After his positive result, Lemko was in regular contact with his doctor in Vegreville. On Dec. 17, Lemko got a call from his doctor asking how he was doing.
"I actually barely could talk on the phone. He had me come to emergency immediately . . . They immediately put me on oxygen because my breathing wasn’t good," recalls Lemko. After running chest x-rays and blood work, his doctor decided things weren't well.
"My Doctor called the Royal Alex and arrangements were made to transfer me to Edmonton via ambulance. I got to the Royal Alex Emergency department around midnight. . . 4:30 in the morning I was transferred into the internal medicine department."
Things were happening so fast Lemko couldn’t even comprehend what was going on. He had also grown very weak.
"I was fortunate enough to have my cell phone and charger with me, which was my only connection to family and friends."
The next morning, things got worse for Lemko.

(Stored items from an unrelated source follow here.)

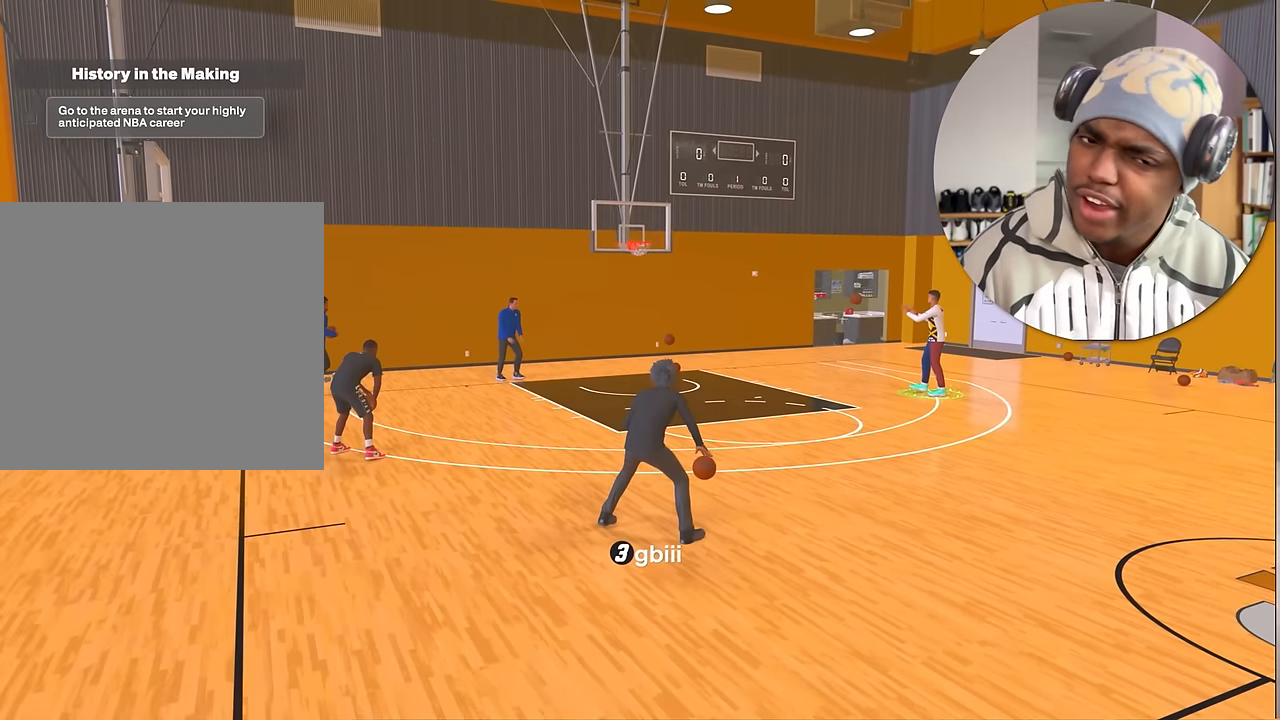
{"buttons": [], "left_stick": "down-right", "right_stick": "center", "events": []}
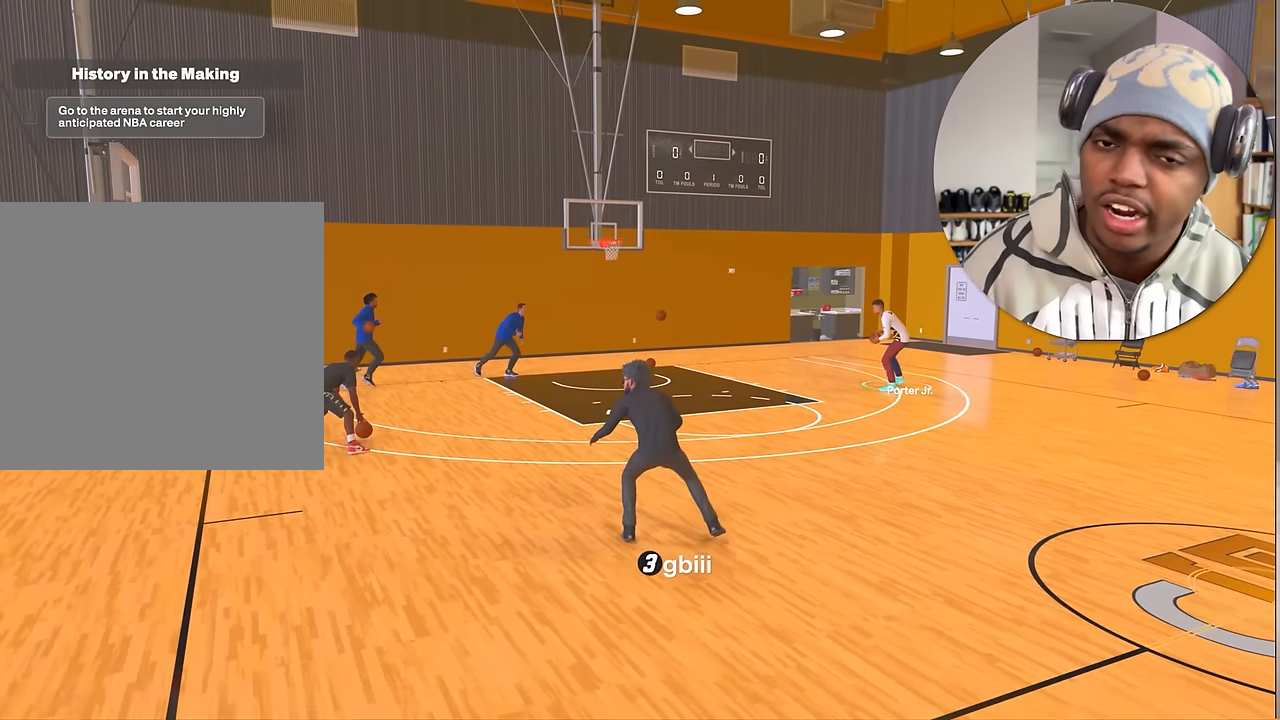
{"buttons": [], "left_stick": "down-right", "right_stick": "center", "events": []}
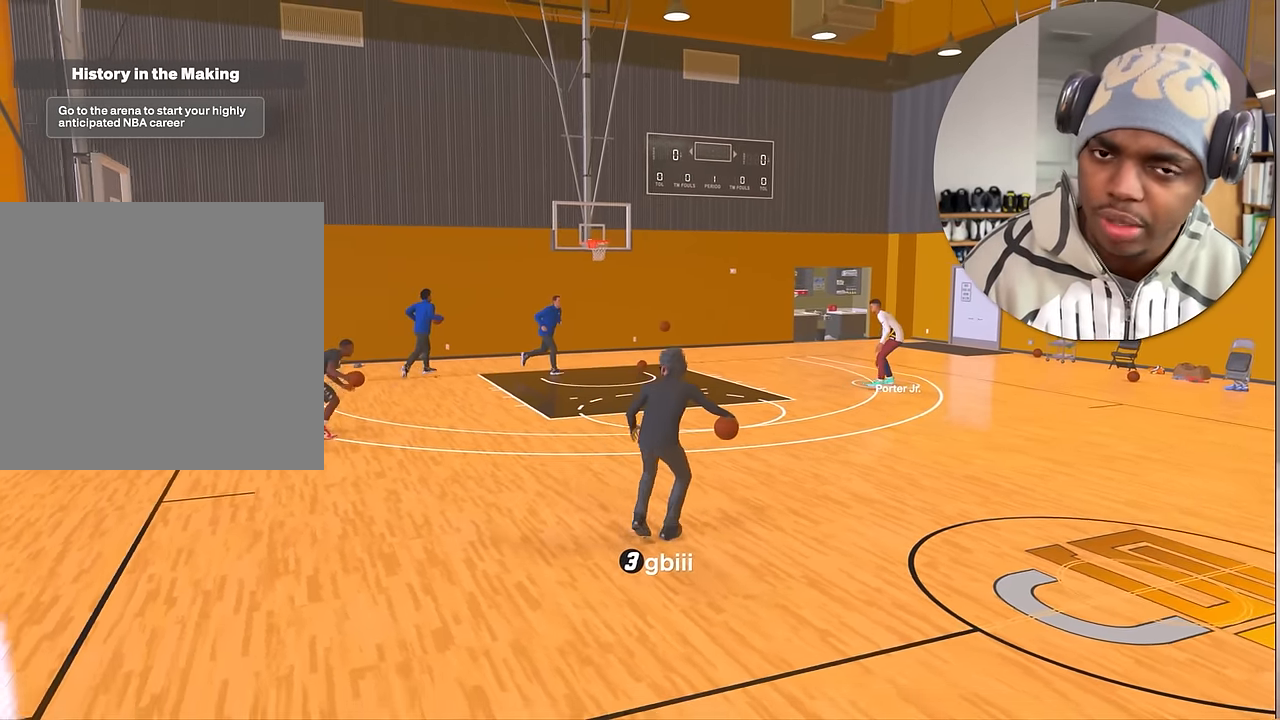
{"buttons": [], "left_stick": "down-right", "right_stick": "center", "events": []}
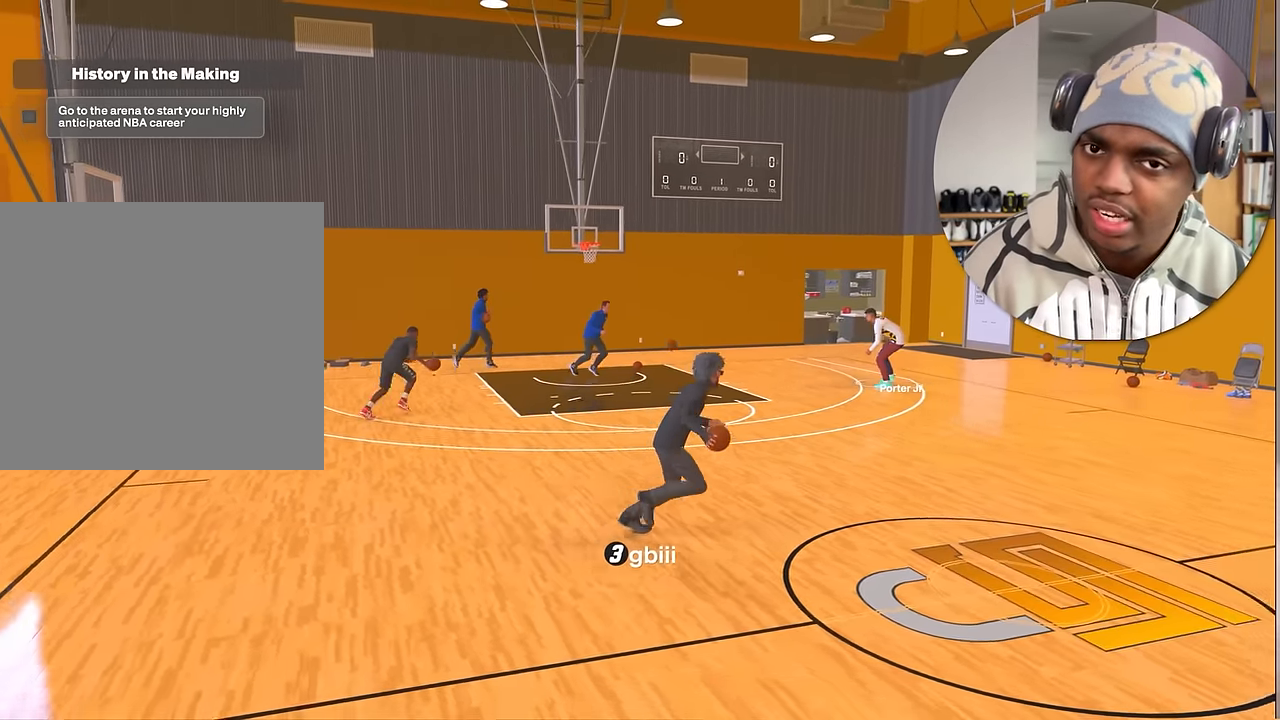
{"buttons": [], "left_stick": "center", "right_stick": "center", "events": [[17, "left_stick", "center"]]}
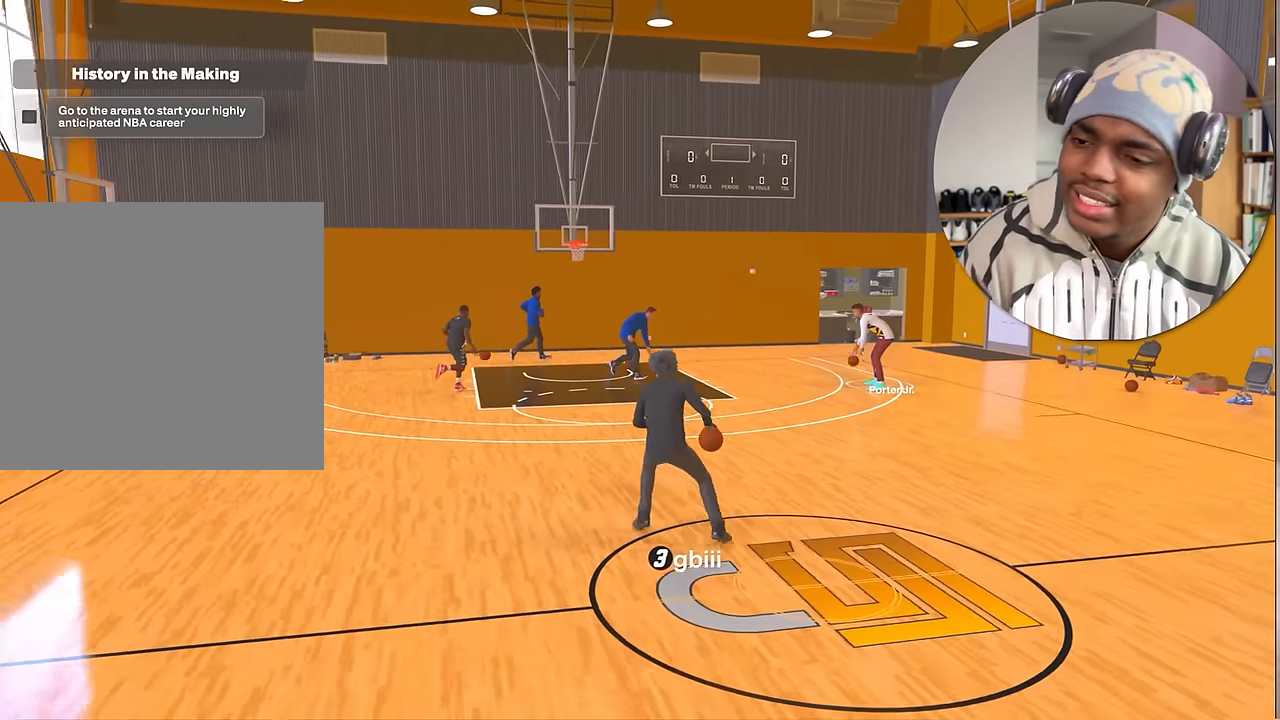
{"buttons": [], "left_stick": "center", "right_stick": "center", "events": []}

An ICU doctor paid him a visit and told Lemko he was very sick.
"No sugar coating here. He told me to prepare, and if things don't improve what my death would be like," recalls Lemko, in a post on social media that he decided to write, as a way to warn others of the seriousness of the virus,
"I was moved to ICU shortly thereafter. Now, the process gets crazy."
He had about five IV lines inserted into his arms to fill him full of steroids, nourishment, fluids, antibiotics "and all other things in between."
He had a pressurized line inserted into his arterial vein so doctors could monitor blood pressure and draw blood on demand. Lemko was hooked up to a variety of machines, monitoring his heart, his oxygen levels, and more.
He describes having a "never ending headache" and describes how changes were happening around him, all the time, without a moments notice.
"The emotional journey is awful."
The only quiet time Lemko had was while hospital staff cleaned up and prepared for the next patient.
"Alarms are ringing all around you. If not yours, then your neighbour's. . . After five days of battling in the ICU I was fortunately able to get the help I needed," says Lemko. "After that, I was being transferred to the COVID ward on the fifth floor for follow up treatment. In a room with three other fellows fighting their own COVID fight."
It was "slow and steady" progress for Lemko in this ward. He was encouraged to eat, but it was tough since he didn't have any sense of taste.
He commended the exceptional staff who helped care for him - from doctors, to the respiratory team, physio therapists, and others. "I want to say that this team of medical professionals are the best people in the world. Under such trying circumstances, staff shortages, long hours, the battles with all the emotions and all in between - they are what make the difference. These people saved my life."
Going from walking five kilometres and biking 20 kilometres a day, "to moving around with a walker dragging an oxygen line around tells you how debilitating this sickness is," says Lemko, who also credits his faith in God to saving his life.
Lemko was told that it was a miracle he was able to go home.
When asked if his outlook on the pandemic was changed by his experience, Lemko says, "not at all."
"I always believed that this was a very serious pandemic that many people have taken for granted."
Along with being a town councillor, Lemko is an active member of the community in Vegreville and served as fire chief in the community for a number of years.